HSH Prince Albert II of Monaco gives a speech at the Ocean Risk Summit - Bermuda - 10/05/2018
Invited to the first Ocean Risk Summit, organised in Bermuda from 8-10 May 2018, HSH Prince Albert II of Monaco gave a keynote speech on Thursday 10 May during a morning session devoted to The Ocean in a Time of Change. This summit – sponsored by the (re)insurance company XL Catlin, in partnership with organisations such as the Bermuda Institute of Ocean Sciences, the International Union for Conservation of Nature and Ocean Unite - brought together political, economic and environmental leaders alongside insurers in this multi-sector approach to ocean risk.
After 2017, a year particularly marked by climate-related disasters, it appeared even more crucial to identify and anticipate the threats linked to the changes affecting the ocean as well as the world's populations and economies. Covering two-thirds of the Earth’s surface and representing 97% of its biosphere, the ocean is indeed a key issue both with regard to the conservation of the planet and to the emergence of a new era for society.
Global warming, rising sea levels, ocean acidification, marine pollution, habitat destruction, are some of the real dangers that were discussed at the summit. By bringing together governments and businesses to an event where they had space for reflection, the Ocean Risk Summit’s aim was to present them with expert data and analyses, to measure their degree of exposure to risks, and try to find solutions in order to reduce the latter.
During his speech, HSH Prince Albert II of Monaco reminded the audience that our civilisation is turned towards the sea, which it used to build its foundations, due to its immediate geographical proximity, but also through the development of maritime trade. Whilst 60% of the world's population lives under 60 km from the coast, and three-quarters of the world’s megacities are located close to the sea, almost 200 million people earn their living from the latter (directly or indirectly). Today, 80% of transcontinental trade is carried out by sea, thanks to freighters that can carry large quantities of heavy goods at a lower cost than air freight. The sea, both its surface and its depths, with the rollout of fibre networks for example, occupies a central position in the economic development of our societies. An exploitation that disturbs the balance of the marine environment, notably through overfishing and pollution, causing serious environmental degradation and depleting ecosystems. This is why, through his Foundation, HSH Prince Albert II actively supports the preservation of marine resources by working to create Marine Protected Areas and to raise the awareness of governments and opinion leaders about marine conservation.
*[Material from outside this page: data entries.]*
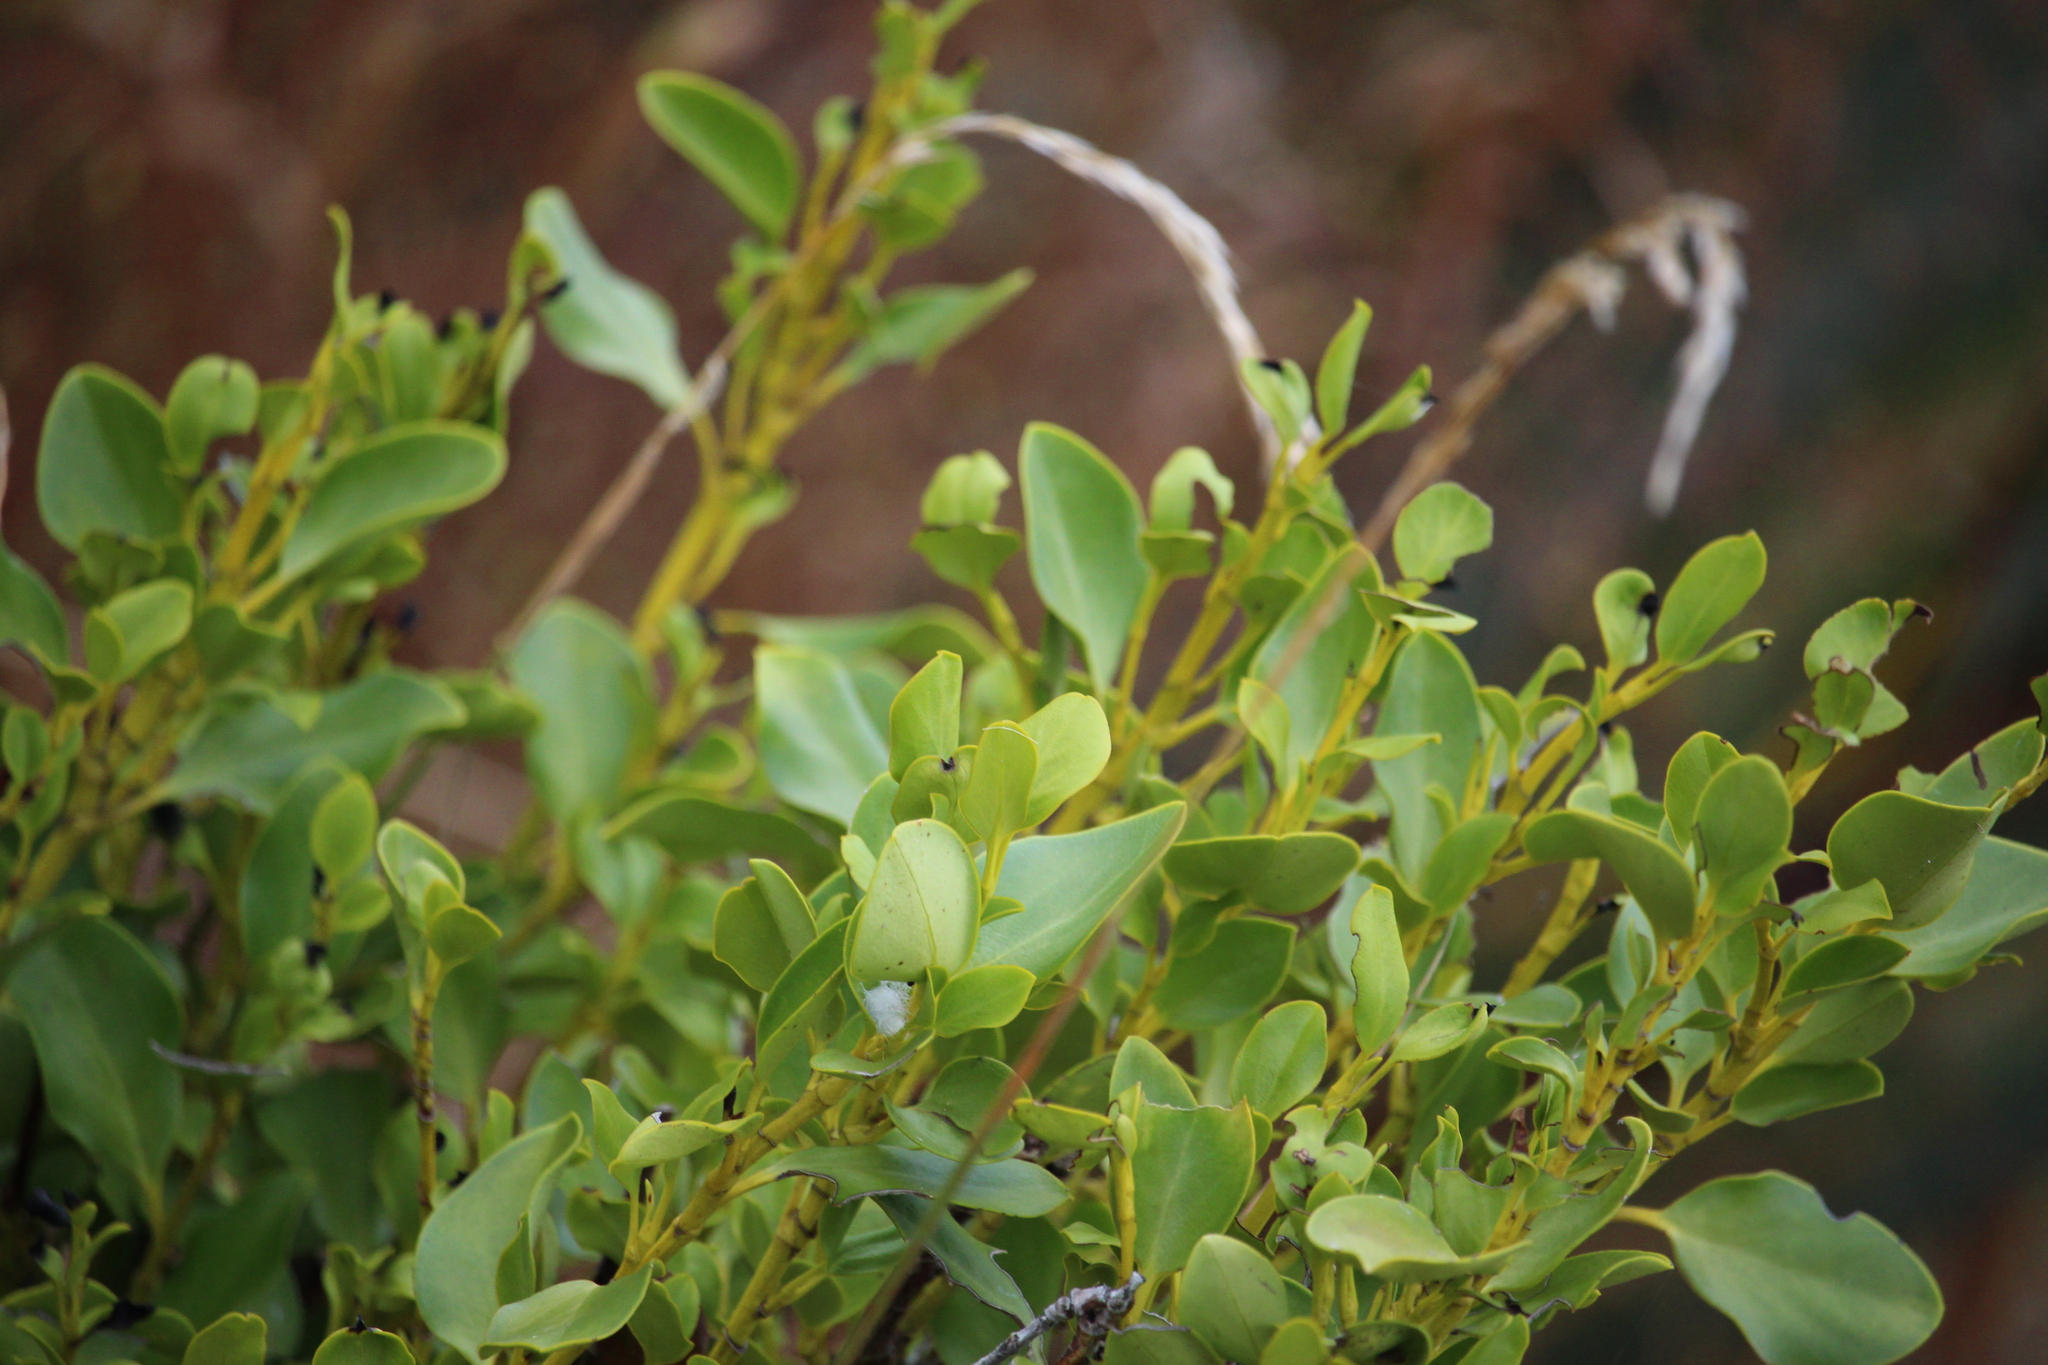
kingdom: Plantae
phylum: Tracheophyta
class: Magnoliopsida
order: Apiales
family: Griseliniaceae
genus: Griselinia
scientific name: Griselinia littoralis
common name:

The health of the oceans has thus become precarious. They are undergoing profound changes associated with the effects of climate change, generating tangible risks for both populations and economies. Tornadoes, hurricanes and rising water levels should lead us to take a different view of ocean risk. HSH Prince Albert II of Monaco also highlighted the importance of changing our economic model and moving towards innovative, sustainable solutions that allow for the reconciliation of humanity with the environment. In the past, the greatest advances resulted from serious crises. Therefore, it is up to us to bounce back, by working together to promote a regulated, sustainable, innovative “Blue Economy”, which generates thousands of jobs. The global, multi-sector approach proposed by the Ocean Risk Summit, through the prism of insurance and risk management, is in line with this. It is by sharing our knowledge of the oceans, by engaging in dialogue and exchanging our expertise that we shall fulfil this mission.
Also in attendance at this first summit, alongside HSH Prince Albert II of Monaco, were HM Queen Noor of Jordan, the Hon C Walton D Brown Jr – Bermuda’s Minister of Home Affairs, Deputy Premier of the Virgin Islands, Dr the Hon Kedrick D Pickering, the Hon Dominic LeBlanc – Minister of Fisheries, Oceans and the Canadian Coast Guard, José Maria Figueres – Former President of Costa Rica, Sir Richard Branson – Founder of the Virgin Group, and Ambassador Peter Thomson – the United Nations Special Envoy for the Ocean.